Bank of England policymakers will take a crucial vote this week on whether to pump more money into Britain's stagnant economy as it weighs weak growth against high inflation.
The bank's monetary policy committee will take its monthly vote on Thursday and while it is likely to leave interest rates on hold at 0.5 per cent, economists believe there is a strong possibility it will increase its quantitative easing program by £25 billion ($37 billion), taking it to a total of £400 billion.
The voting pattern at the committee's February meeting suggested it was moving closer to more monetary stimulus for Britain, with three members of the nine-strong committee backing a £25 billion increase in the bond-buying program.

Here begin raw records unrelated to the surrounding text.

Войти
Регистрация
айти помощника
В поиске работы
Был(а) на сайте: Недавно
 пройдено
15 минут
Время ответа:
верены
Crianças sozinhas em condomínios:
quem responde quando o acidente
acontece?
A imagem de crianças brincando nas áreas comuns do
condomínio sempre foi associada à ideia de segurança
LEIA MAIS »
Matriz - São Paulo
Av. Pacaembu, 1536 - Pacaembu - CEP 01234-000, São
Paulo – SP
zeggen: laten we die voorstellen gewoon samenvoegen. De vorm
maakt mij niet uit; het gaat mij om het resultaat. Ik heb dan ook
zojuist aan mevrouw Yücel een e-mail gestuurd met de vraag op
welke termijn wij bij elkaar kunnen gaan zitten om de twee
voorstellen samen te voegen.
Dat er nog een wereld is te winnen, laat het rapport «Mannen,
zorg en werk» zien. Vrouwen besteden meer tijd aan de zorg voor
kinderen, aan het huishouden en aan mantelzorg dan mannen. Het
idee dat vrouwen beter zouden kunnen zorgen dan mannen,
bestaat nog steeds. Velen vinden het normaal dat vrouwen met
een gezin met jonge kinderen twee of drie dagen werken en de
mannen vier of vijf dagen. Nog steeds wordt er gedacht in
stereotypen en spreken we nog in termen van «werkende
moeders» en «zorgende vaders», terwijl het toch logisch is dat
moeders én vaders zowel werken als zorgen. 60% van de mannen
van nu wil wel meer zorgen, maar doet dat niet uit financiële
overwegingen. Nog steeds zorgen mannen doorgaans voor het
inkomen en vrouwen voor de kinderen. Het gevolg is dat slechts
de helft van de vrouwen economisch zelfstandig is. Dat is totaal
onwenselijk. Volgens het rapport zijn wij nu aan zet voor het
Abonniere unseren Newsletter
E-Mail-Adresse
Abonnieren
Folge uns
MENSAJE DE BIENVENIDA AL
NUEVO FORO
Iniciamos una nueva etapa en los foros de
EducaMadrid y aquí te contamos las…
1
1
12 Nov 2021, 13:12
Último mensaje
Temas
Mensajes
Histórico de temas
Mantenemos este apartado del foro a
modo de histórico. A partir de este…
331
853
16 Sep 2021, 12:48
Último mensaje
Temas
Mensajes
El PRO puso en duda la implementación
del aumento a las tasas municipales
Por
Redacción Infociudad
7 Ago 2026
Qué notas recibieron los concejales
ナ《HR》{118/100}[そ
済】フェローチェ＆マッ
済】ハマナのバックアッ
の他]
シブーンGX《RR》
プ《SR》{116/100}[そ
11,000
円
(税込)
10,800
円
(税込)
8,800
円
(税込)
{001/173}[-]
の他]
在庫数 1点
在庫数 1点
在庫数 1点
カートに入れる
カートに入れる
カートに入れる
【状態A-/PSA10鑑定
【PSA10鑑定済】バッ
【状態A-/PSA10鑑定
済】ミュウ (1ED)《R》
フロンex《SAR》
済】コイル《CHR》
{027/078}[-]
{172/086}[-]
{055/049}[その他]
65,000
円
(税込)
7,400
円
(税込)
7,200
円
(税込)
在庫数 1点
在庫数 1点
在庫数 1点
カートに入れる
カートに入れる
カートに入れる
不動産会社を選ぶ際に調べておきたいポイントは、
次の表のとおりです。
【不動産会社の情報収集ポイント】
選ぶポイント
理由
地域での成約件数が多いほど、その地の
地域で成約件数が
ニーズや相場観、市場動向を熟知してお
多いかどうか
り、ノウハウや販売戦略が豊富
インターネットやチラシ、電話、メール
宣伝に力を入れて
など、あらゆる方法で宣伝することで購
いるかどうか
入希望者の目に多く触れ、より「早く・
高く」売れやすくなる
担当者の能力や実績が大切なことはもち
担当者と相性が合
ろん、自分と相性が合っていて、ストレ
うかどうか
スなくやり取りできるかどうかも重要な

Crucially, one of the three voting in favour of more easing was the bank's governor Sir Mervyn King.
In the past it has usually followed that fellow members of the committee vote in the same way at subsequent meetings.
Scotiabank economist Alan Clarke said an expansion of quantitative easing was "more likely than not" at the March meeting.
"The recent noises from MPC members suggest [they] want to do something, but it is not yet clear what," Mr Clarke said. "The default policy tool has tended to be more QE and a £25 billion expansion at this week's meeting seems to be the most likely outcome."
The case for stimulus appeared to strengthen last week when data showed the manufacturing sector shrank unexpectedly in February, after two months of growth. Meanwhile, data showed mortgage approvals fell slightly in January, and while there has been evidence the government's Funding for Lending Scheme is having some positive effect on overall lending, credit availability for smaller businesses is still poor. Mr Clarke said new figures to be published this week were likely to show that take-up of the scheme continues to be "muted".
Inflation remains above the 2 per cent target at 2.7 per cent, and the bank has forecast it is likely to remain above target for two years.
However, the MPC has signalled it is willing to look beyond the target and provide more stimulus should it be justified by a weak backdrop for growth.